I shrugged and twisted the beaded bracelet on my wrist.

“What did she say?” Grandpa asked.

“Nothing.” I trudged back to my room.

14

On Monday morning, I paused outside of the kitchen when I heard the bitterness in Grandma's voice.

“What kind of parents just go off and leave their child? Lori never would have done this by herself,” Grandma said.

“I know, I know,” Grandpa muttered.

“Mark was trouble from day one. You remember I told you that when she first brought him home.”

“I know, I know.”

I entered the kitchen with barely a creak of the floor. If I surprised Grandma, she didn't show it.

“Good morning,” she sang. “Tea?”

“Thanks.” I sat down across from Grandpa.

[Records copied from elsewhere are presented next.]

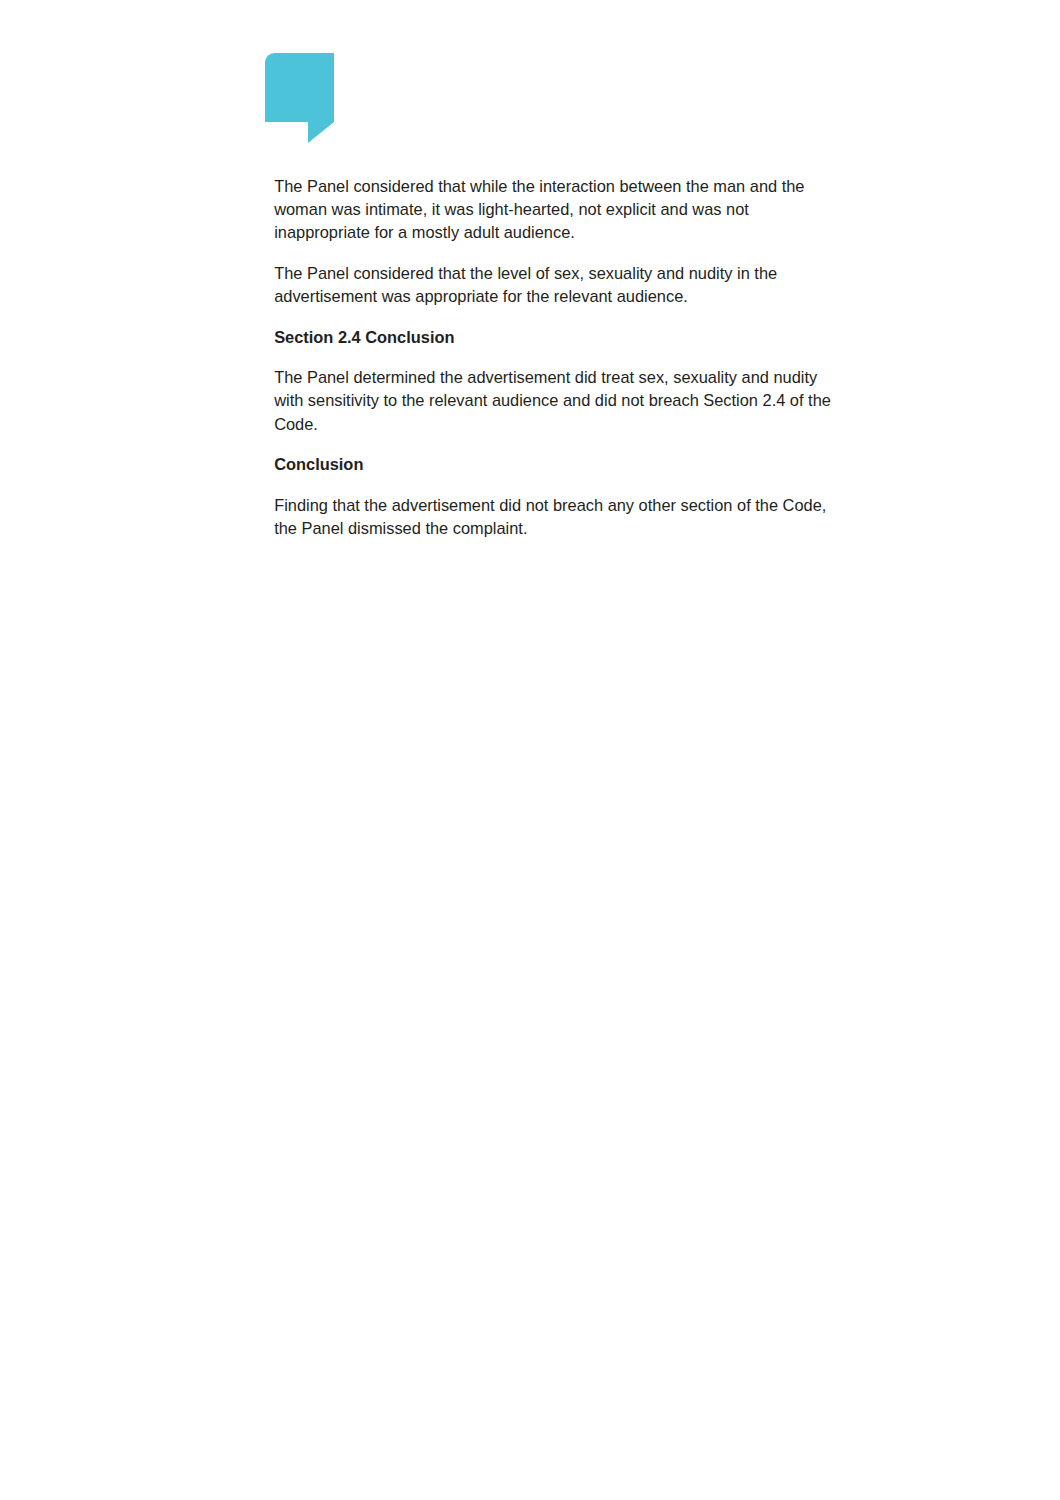The Panel considered that while the interaction between the man and the woman was intimate, it was light-hearted, not explicit and was not inappropriate for a mostly adult audience.
The Panel considered that the level of sex, sexuality and nudity in the advertisement was appropriate for the relevant audience.
Section 2.4 Conclusion
The Panel determined the advertisement did treat sex, sexuality and nudity with sensitivity to the relevant audience and did not breach Section 2.4 of the Code.
Conclusion
Finding that the advertisement did not breach any other section of the Code, the Panel dismissed the complaint.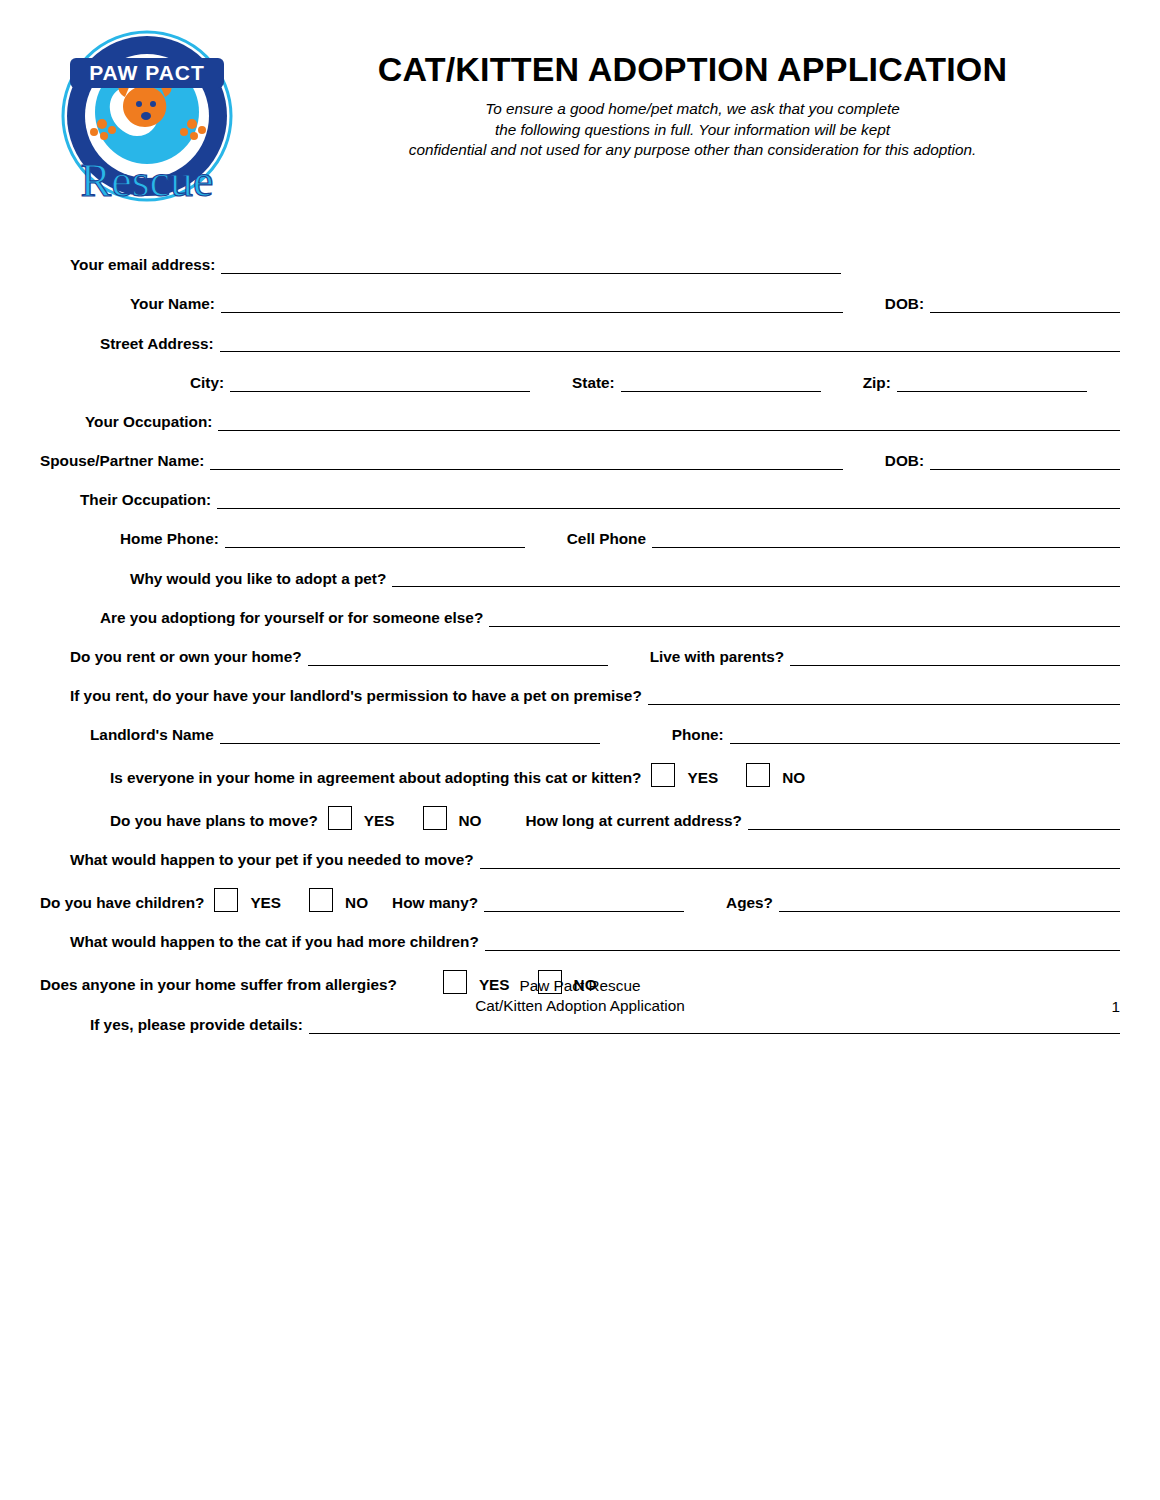PAW PACT Rescue
CAT/KITTEN ADOPTION APPLICATION
To ensure a good home/pet match, we ask that you complete
the following questions in full. Your information will be kept
confidential and not used for any purpose other than consideration for this adoption.
Your email address:
Your Name: DOB:
Street Address:
City: State: Zip:
Your Occupation:
Spouse/Partner Name: DOB:
Their Occupation:
Home Phone: Cell Phone
Why would you like to adopt a pet?
Are you adoptiong for yourself or for someone else?
Do you rent or own your home? Live with parents?
If you rent, do your have your landlord's permission to have a pet on premise?
Landlord's Name Phone:
Is everyone in your home in agreement about adopting this cat or kitten? YES NO
Do you have plans to move? YES NO How long at current address?
What would happen to your pet if you needed to move?
Do you have children? YES NO How many? Ages?
What would happen to the cat if you had more children?
Does anyone in your home suffer from allergies? YES NO
If yes, please provide details:
Paw Pact Rescue
Cat/Kitten Adoption Application
1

“Here's your sports,” he said, passing me a section of the newspaper.

Grandpa thought that since I was into rock climbing, I must be some kind of jock and therefore must like all kinds of sports. I didn't mind. It was nice that he was trying to understand me. I looked down at the paper, not even seeing it, and cupped my hands around the steaming mug of tea.

Tea has always brought me comfort. Both Mom and Dad drank tea instead of coffee, not the average Joe Lipton in a bag like my grandparents but exotic greens and oolongs we'd brought back from China, steeped loose in a pot. Herbal teas we saved for cool nights around the campfire or for when we curled up on the couch, reading, in the evening. And always before a climbing competition. It was a ritual.

My nerves were like earthquake tremors, but give me a warm mug of peppermint tea and I became a different person. I breathed in the scent, and the warm liquid relaxed my muscles one by one. I focused on the route I was about to climb, and everything else disappeared. By the time my feet left the ground, I was alone in the world. Handhold to handhold, foothold to foothold. Slow and steady, like a snake slithering, just me and the rocks. The world disappeared until I reached the top of the cliff, clipped the last bolt, and looked down at my belayer.

I glanced up to see Grandma nudge Grandpa. She sent him signals with her eyebrows. I wasn't interested in decoding the message. Grandma was clueless about my parents, my life; I didn't need to hear her theories.

I shoved my chair back. “I gotta go.”

My sack lunch waited on the counter as usual. I knew I should appreciate that Grandma made it for me, but she was ruffling my feathers again. I grabbed the lunch, hoisted my backpack, and headed out the door.

I was almost looking forward to school; Grandma and her knickknack clutter were suffocating. I probably smelled like mothballs. Outside, the sun was brilliant; a giant sponge sopping up yesterday's humidity. I gobbled up the clean air. Bloomfield High had hardly any windows. It was a giant, rectangular, two-story brick building. You know what kind of building has no windows? A prison.